*** Data provided Section Begins ***

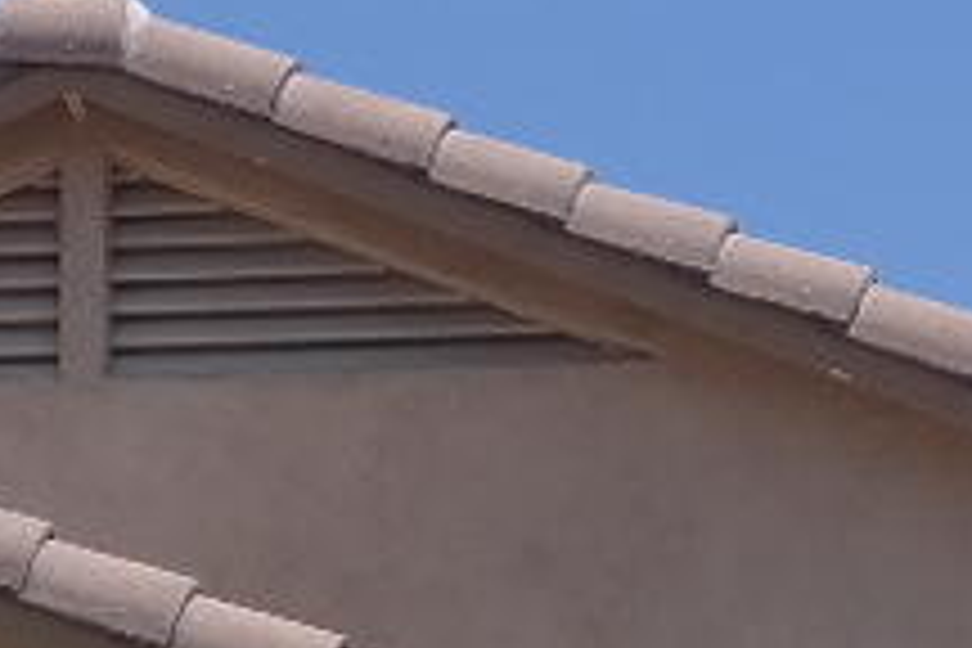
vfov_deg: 3.6
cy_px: 2426
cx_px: -18
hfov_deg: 5.6
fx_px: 9935
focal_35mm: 368
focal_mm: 30
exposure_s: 1/180
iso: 100
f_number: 7.1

*** Data provided Section Ends ***

» Exercise goal
An exact copy of the line containing "hfov_deg: 5.6" and all lines after it, through the last line of the entries, is the required answer.

» Written solution
hfov_deg: 5.6
fx_px: 9935
focal_35mm: 368
focal_mm: 30
exposure_s: 1/180
iso: 100
f_number: 7.1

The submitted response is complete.